The big product highlight though was previews of two major offerings coming in the major Fall release.

Customer Success Operations Cloud will be the latest addition to the FinancialForce solutions suite, which includes FinancialForce ERP Cloud and FinancialForce Professional Services Cloud.

“It is designed to help you operationalize customer success best practices, and provide one view of engagement across the lifecycle, where you understand the cost of services and can monetize customer success,” Brown said. “We see a lifecycle management for customer success that brings together resources from different areas of the company, so you can manage them and understand progress – or lack thereof – and understand the cost of service of the engagement.”
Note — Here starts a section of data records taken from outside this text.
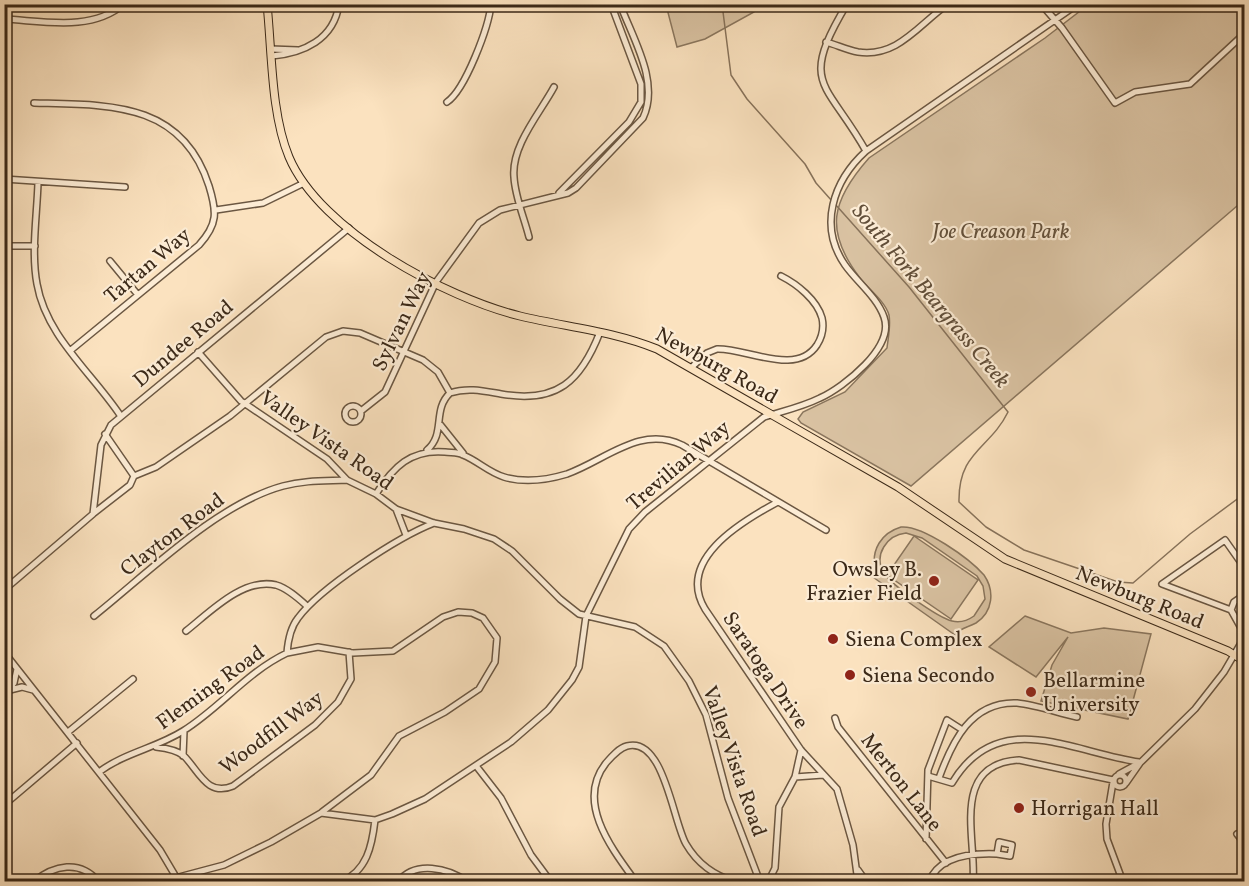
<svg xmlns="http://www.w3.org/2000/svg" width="1249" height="886" viewBox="0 0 1249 886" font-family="Vollkorn,serif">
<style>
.green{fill:#dac3a3;stroke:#8a765e;stroke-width:1.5;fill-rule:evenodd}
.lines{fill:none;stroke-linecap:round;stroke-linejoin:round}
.stream{stroke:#87725a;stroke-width:1.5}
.minor-casing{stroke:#6b5742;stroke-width:8}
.major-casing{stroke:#3b2918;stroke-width:9}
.minor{stroke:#fcecd5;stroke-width:5}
.major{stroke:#fbe2bf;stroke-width:7}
.poi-dot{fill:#8f2418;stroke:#fcecd5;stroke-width:2}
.labels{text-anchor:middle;stroke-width:4.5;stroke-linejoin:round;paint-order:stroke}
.park-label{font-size:21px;font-style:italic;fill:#63503b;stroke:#fcecd5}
.street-label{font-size:21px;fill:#3b2918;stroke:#fcecd5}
.poi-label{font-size:21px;fill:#3b2918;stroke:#fcecd5;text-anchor:start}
.water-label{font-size:22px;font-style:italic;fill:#614e39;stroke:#fcecd5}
</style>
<rect width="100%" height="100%" fill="#fbe2bf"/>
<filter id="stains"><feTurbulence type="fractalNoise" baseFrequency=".00333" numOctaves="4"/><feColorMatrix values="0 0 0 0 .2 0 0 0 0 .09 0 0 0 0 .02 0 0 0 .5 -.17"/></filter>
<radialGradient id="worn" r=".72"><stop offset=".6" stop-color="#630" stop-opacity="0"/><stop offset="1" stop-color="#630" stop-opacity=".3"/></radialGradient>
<!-- green -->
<path class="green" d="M666,5V4L756,5L754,12L705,39L677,47Z
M1088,5H1244V200L911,486L801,423L798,419L803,412L845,392L887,348C888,338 891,326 889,315C885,301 869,290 860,278C824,231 831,201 869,158L1045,38Z
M901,527C923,525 970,559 984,575C995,591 993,612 976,623C967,628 961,627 955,635L870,575L875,570C871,550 881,533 901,527ZM906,533L922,538L977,576L983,586L985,599L974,616C967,621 960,623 952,621C939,618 891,585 884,573C873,555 887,535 906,533Z
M914,536L978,580L951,619L887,575Z
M1025,616L1071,633L1104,628L1151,634L1128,719L1041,701L1052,665L1068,637L1036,677L989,647Z"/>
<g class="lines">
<!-- stream -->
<path class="stream" d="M722,4L731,75L747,99L805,164L816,183L832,201
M835,204L909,287L1008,412C990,449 958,451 959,502L986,527L1024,550L1118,582L1133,583L1190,534L1244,494"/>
<!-- minor casing -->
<g class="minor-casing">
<path id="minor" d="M847,4C798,86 826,80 866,151
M1041,4L1062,28L1115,103L1135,92L1190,84L1244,34
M4,19C44,21 91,32 124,4
M826,42C837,45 847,50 858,52C898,58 919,24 948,4
M271,49L298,50
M272,56C303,53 334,40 339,4
M447,102C465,90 489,27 491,4
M34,103C108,105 182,101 209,186C217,212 218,224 199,245L71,350
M4,179L125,187
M38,183C37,215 31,252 37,284C46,336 92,373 120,415
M559,193L629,122L641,102V84L611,4
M216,210L263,203L304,183
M529,237C524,217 515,197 514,177C511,146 540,113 554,87
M4,246H35
M110,261L138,295
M198,352L241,401L327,459L347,480L376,494L396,509L434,523L464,529L494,539L512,551L560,599L579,614L635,627L664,646L689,681L706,715L728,798L760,882
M692,367L707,353L717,349C747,348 796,377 817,345C822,337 824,327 822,318C817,300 797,284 781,276
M345 414a8 8 0 1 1 16 0a8 8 0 1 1-16 0Z
M361,411L385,392L436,282L479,223L500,210L568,193L576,188L643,118C660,82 633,39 620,4
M439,423L463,453
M105,434L134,476
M427,450C446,434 432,410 450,393C468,387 484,391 501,394C557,404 581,381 600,332
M134,476L156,467L230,416L326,337L343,331L360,333L423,360L438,372L450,393
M376,494C393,467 411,449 445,452C451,453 458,452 463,455C478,461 488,472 504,477C524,483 547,480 567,474C606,460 640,425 682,445L826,530
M776,503C739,523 676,561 705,609L801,750L837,789L853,845L858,882
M396,509L406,535
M94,513L130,485L134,476
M4,590L93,514L101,445L111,425L349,228
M1231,610L1234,602L1244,595
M94,616C148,573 217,504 283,486C305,480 325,481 347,480
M186,631C209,613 243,577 276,585C287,588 298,598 307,606
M4,652L160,850L179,882
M287,653L318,647L353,653L393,651L443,617L458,612L472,613L483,618L497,638L495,662L479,689L445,712L399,736L371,775L322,812
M10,690L22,687L33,690
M4,695L14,683L17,669
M835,718L838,727L946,863
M68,732L133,679
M156,747C165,748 177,750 184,756C199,771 207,797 233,786L315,725L338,702L351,679L349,652
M183,756L184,731
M477,767L501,798L531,855L551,882
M99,772C124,753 156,748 183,731C220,708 247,672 287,653C288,640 290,628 298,618C320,588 398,537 434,523
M1119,774L1141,762L1195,709L1224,672L1241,643V628L1231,610L1162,584L1225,540L1244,567
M1114 781a6 6 0 1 1 12 0a6 6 0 1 1-12 0Z
M928,776L952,783C998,706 1071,752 1139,762
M795,777L823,775
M939,778C952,742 971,701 1017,703C1037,705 1058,713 1077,717
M1113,782L1106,824L1107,839L1123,882
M1126,783L1140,763
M4,805L77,743
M1237,834L1244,843
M926,839L928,770L947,720L961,729
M858,870L863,877L862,882
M33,882C54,865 80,859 99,882
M160,882L224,865L271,842L321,813L375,820L392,814L425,799L511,742L548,710L572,680L579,667L586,616L629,529L645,512L764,417C783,411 802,407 820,398C844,387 895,347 884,317C877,297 857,282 845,265C818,226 833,181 866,151L1078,4
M341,882C367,871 372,846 375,820
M398,882C415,860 448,868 468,882
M446,882V872
M636,882C612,849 575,802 606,763C612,756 619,748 627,746C664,736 673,822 686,844C697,863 715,876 736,882
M761,882L770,878L775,868L779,807L795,777L801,750
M929,882C939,855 973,853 997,854L999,842L1012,845L1010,856L997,854
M973,882C977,840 949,764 1019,760L1113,780"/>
</g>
<!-- major casing -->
<g class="major-casing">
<path id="major" d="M267,4C272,52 271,114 289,157C320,231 446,298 520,316C566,327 613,331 657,349L898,487L1005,559L1228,651L1244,661"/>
</g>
<!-- minor -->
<use href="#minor" class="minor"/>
<!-- major -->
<use href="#major" class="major"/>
</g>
<!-- markers -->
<g class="poi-dot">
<circle cx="934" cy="581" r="6"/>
<circle cx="833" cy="639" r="6"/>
<circle cx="850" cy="675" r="6"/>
<circle cx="1031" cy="692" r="6"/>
<circle cx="1019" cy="808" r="6"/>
</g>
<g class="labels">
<!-- park labels -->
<g class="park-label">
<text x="1001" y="238">Joe Creason Park</text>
</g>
<!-- street labels -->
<g class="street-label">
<text transform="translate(147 265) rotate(-40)" y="7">Tartan Way</text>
<text transform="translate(401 321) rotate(-64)" y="7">Sylvan Way</text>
<text transform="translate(183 343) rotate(-40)" y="7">Dundee Road</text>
<text transform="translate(717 365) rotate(29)" y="7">Newburg Road</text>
<text transform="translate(327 440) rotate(35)" y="7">Valley Vista Road</text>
<text transform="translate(678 465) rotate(-40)" y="7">Trevilian Way</text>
<text transform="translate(172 534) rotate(-37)" y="7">Clayton Road</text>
<text transform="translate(1140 597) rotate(22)" y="7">Newburg Road</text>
<text transform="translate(766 670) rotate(56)" y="7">Saratoga Drive</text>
<text transform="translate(210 687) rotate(-36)" y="7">Fleming Road</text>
<text transform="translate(271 732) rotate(-37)" y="7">Woodfill Way</text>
<text transform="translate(735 761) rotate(71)" y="7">Valley Vista Road</text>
<text transform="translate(902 782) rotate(52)" y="7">Merton Lane</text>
</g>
<!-- poi labels -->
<g class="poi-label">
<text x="922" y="576" text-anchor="end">Owsley B.<tspan x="922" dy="24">Frazier Field</tspan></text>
<text x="845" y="646">Siena Complex</text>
<text x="862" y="682">Siena Secondo</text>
<text x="1043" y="687">Bellarmine<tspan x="1043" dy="24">University</tspan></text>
<text x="1031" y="815">Horrigan Hall</text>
</g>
<!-- water labels -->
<g class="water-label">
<text transform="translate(932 295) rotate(50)" y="8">South Fork Beargrass Creek</text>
</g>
</g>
<!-- margin -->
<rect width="1249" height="886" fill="none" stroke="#fbe2bf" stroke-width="24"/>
<rect x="6" y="6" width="1237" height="874" fill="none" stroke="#3b2918" stroke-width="3"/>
<rect x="12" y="12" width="1225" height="862" fill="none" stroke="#3b2918" stroke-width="1.5"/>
<rect width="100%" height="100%" filter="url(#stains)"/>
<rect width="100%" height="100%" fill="url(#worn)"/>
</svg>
The other major fall release previewed is the addition of a new Services Estimation capability to the Professional Services Cloud, to provide detailed and accurate estimates of project requirements.

“As companies scale and want a more frictionless opportunity to build, estimation management needs to happen, and this can be complex,” Brown said. “We are in a great place from an IP perspective to create services estimations very seamlessly on the same platform, in a frictionless and digitized manner. Componentization has made services estimation very quick for us, like adding contingency based on risk.

“It works with Salesforce Revenue Cloud, and when Salesforce provides platform level innovation, we can take advantage of it,” Brown added. “We expect to have a product by the fall. We are accelerating our investment because the time is right for this product.”